## Text for analysis
After an examination of the briefs and the record, we have concluded that oral argument is unnecessary in this case; accordingly, the appeal is submitted on the briefs and the record. See Fed. R.App. P. 34(a); Cir. R. 34(f)

1

It is not clear from the record whether Dunkel merely underpaid taxes for those years, whether he filed false or evasive tax returns, or whether he failed to file any tax returns at all for those years. Rather, for each year in question, the record indicates only that "a delegate of the Secretary of the Treasury made an assessment according to law ... against James C. Dunkel for unpaid income tax...."

In any event, Dunkel was convicted in 1989 on criminal charges of tax evasion for the years 1981 through 1983, and this court affirmed his conviction. See United States v. Dunkel, 900 F.2d 105 (7th Cir.1990). The Supreme Court vacated our judgment and remanded the case in light of its decision in Cheek v. United States, 498 U.S. 192 (1991). See Dunkel v. United States, 498 U.S. 1043 (1991). We then reversed Dunkel's conviction and remanded the case for retrial. See United States v. Dunkel, 927 F.2d 955 (7th Cir.1991). Dunkel was again convicted on charges of tax evasion for 1981 through 1983, and we affirmed. United States v. Dunkel, 986 F.2d 1425 (7th Cir.1993) (unpublished order). Dunkel has now completed his sentence for that conviction.

2

Dunkel's affidavit stated that "when [he] was served with SUMMONS AND COMPLAINT in [this case] they were handed to him mixed in with a pile of RELEASES OF LEVIES during a visit from IRS [A]gent Nyman." (emphasis in original). Similarly, at a hearing before the district court, Dunkel admitted that he was served with process personally, but contended that the summons and complaint "was kind of slid in there.... I don't think this was done properly." Neither of these facts in any way invalidates the process served on him

3

Contained within the section of his brief challenging the district court's jurisdiction, Dunkel raises an argument challenging the validity of the assessment of taxes the IRS made against him. Dunkel asserts that:

There are no lawful grounds for collection procedures ... by the I.R.S. or the government unless a valid tax assessment has been properly recorded in the I.R.S. district or regional office, and if one is not in the Alcohol, Tobacco or Firearms Industries, there cannot be a "valid" assessment.... If no valid assessment certificate has been filed with the Secretary [of the Treasury], there is no authority for the I.R.S. to continue with collection procedures against appellant. Thus, the summary judgment order must be reversed.

This argument is a challenge to the legal basis of the government's claim, and not a challenge to the court's jurisdiction. To the extent that Dunkel is attempting to raise an argument separate from his jurisdictional argument, he has failed to support it adequately with "citation to authorities, statutes [or] parts of the record relied on," Fed. R.App. P. 28(a)(6), and accordingly, he has waived it. See Colburn v. Trustees of Indiana University, 973 F.2d 581, 593 (7th Cir.1992) (claims not properly developed are waived); Freeman United Coal Mining Co. v. Office of Workers' Compensation Programs Benefits Review Bd., 957 F.2d 302, 305 (7th Cir.1992) ("[W]e have no obligation to consider an issue that is merely raised on appeal, but not developed in a party's brief."); United States v. Haddon, 927 F.2d 942, 956 (7th Cir.1991) ("A skeletal 'argument', really nothing more than an assertion, does not preserve a claim.").

## Listed records
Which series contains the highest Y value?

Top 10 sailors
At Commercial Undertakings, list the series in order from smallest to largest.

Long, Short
* * *
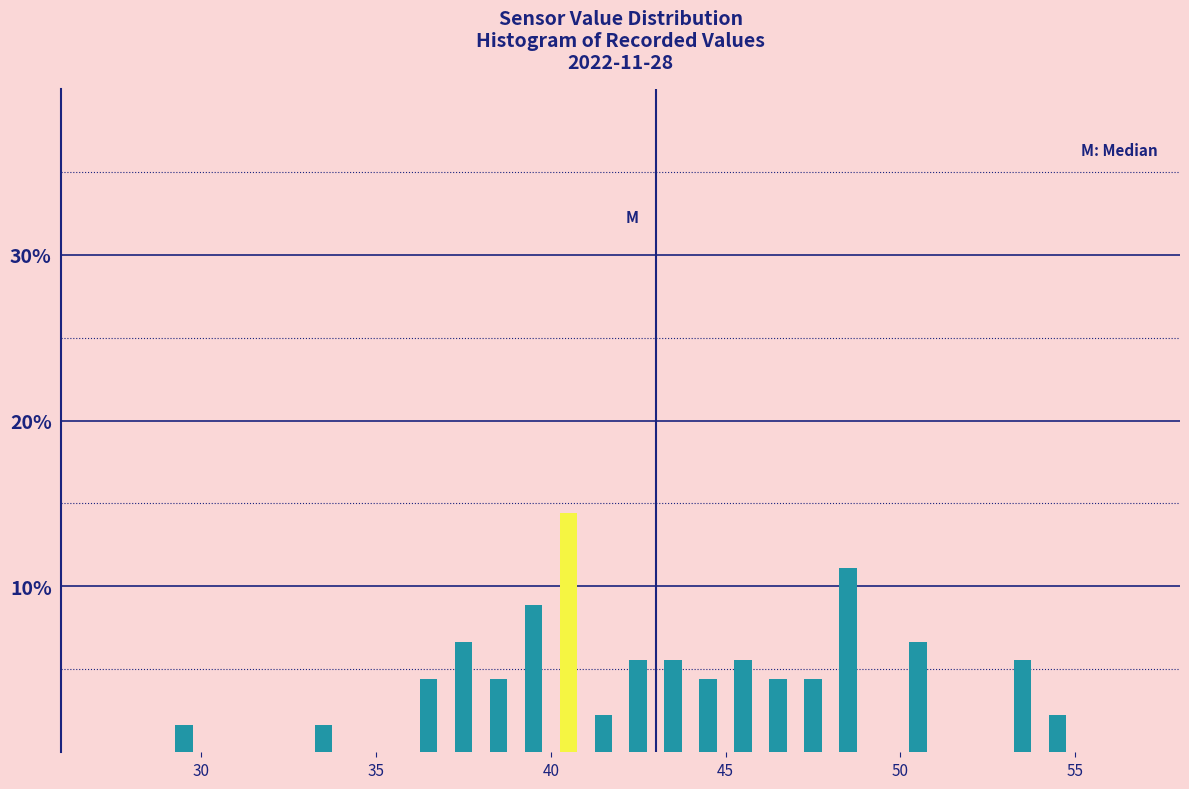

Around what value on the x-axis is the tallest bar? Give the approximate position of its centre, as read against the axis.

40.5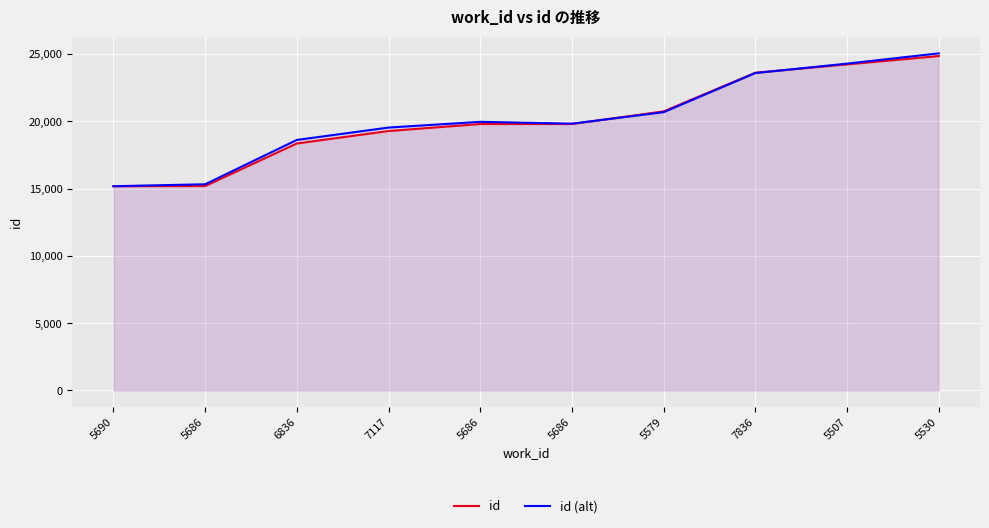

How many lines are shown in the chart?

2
...
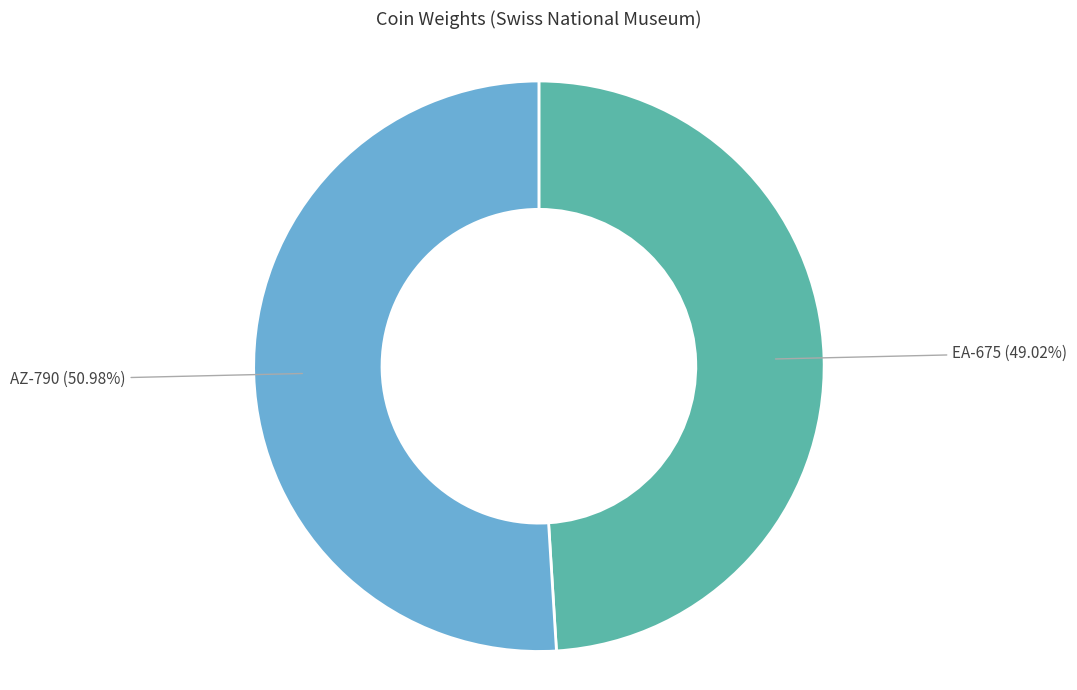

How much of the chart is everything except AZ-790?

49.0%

## Exercise 1
Please reproduce the stretch of the court opinion about Dunkel's tax case from "After an examination" through "Cir. R. 34(f)".
## Exercise 2
Render this sentence from the court opinion about Dunkel's tax case in Spanish: "Dunkel has now completed his sentence for that conviction."
## Exercise 3
Pick up the court opinion about Dunkel's tax case after its final sentence and carry it forward.

## Output 1
After an examination of the briefs and the record, we have concluded that oral argument is unnecessary in this case; accordingly, the appeal is submitted on the briefs and the record. See Fed. R.App. P. 34(a); Cir. R. 34(f)

## Output 2
Dunkel ya ha cumplido la pena impuesta por esa condena.

## Output 3
4

Under § 6502(a)(1), the government may initiate court proceedings to collect taxes within ten years of the assessment of a tax liability. Under § 6501(a), the government must make the assessment of tax liability within 3 years after a tax return is filed, except in cases in which a taxpayer files a false or evasive tax return, or files no return at all. See 26 U.S.C. § 6501(c). In such cases, the government may make an assessment of tax liability at any time

Because Dunkel was convicted of tax evasion for 1981 through 1983, the government could make assessments against Dunkel at any time for those three years. For each of the years 1985 through 1993, the government made an assessment against Dunkel within three years. Thus, regardless of whether Dunkel filed tax returns for those years, the government made timely assessments under § 6501, and it timely commenced this action within ten years under § 6502.

5

To the extent that Dunkel raises separate arguments of res judicata and collateral estoppel, we need not address these claims. Double jeopardy is the criminal counterpart to res judicata, and incorporates the concept of collateral estoppel. Kennedy v. Washington, 986 F.2d 1129, 1133 (7th Cir.1993), cert. denied, 510 U.S. 1070 (1994). See also Dowling v. United States, 493 U.S. 342, 347-48 (1990). Thus, our consideration of Dunkel's double jeopardy claim takes into consideration the principles of res judicata and collateral estoppel

6

Even our calculation of $411,198 is uncertain. It is not clear whether the government is claiming that Dunkel owes a total of $151,059.52 or $114,313.52 for 1981. (Our sum of $411,198 is based on the assumption that the government is claiming that Dunkel owes $151,059.52 for 1981.) Both Ganser's affidavit and the government's Local Rule 12(M) Statement (which quotes Ganser's affidavit verbatim) list two separate assessments for 1981. Ganser's affidavit states:

3

On January 6, 1986, a delegate of the Secretary of the Treasury made an assessment according to law against James C. Dunkel for unpaid income tax for the year 1981, consisting of tax of $36,746.00

4

On October 22, 1990, a delegate of the Secretary of the Treasury made an assessment according to law totalling $114,313.52 against James C. Dunkel for unpaid income tax for the year 1981, consisting of $22,763.00 of tax, $4,560.00 of estimated tax penalty, $48,237.38 of negligence penalty, and $38,753.14 of interest

Thus, it is not clear whether the 1990 assessment for 1981 superseded the 1986 assessment for 1981, so that Dunkel owes $114,313, or whether, instead, the 1990 assessment is an additional assessment, so that Dunkel owes $151,059.52 (the sum of $36,746 and $114,313.52) for 1981. Because, in either case, the figures do not add up to the grand total the government claims Dunkel owes, we have no way of knowing how much the government claims he owes for 1981.

7

Ganser's affidavit states:

Despite notice and demand, James C. Dunkel has refused or neglected to fully pay the assessed liabilities described in paragraphs 3 through 14, and there remains due and owing to the United States with respect thereto, [sic] the sum of $787,381.20 plus interests and other additions accruing from and after March 20, 1996.

The government's Local Rule 12(M) Statement repeats this language.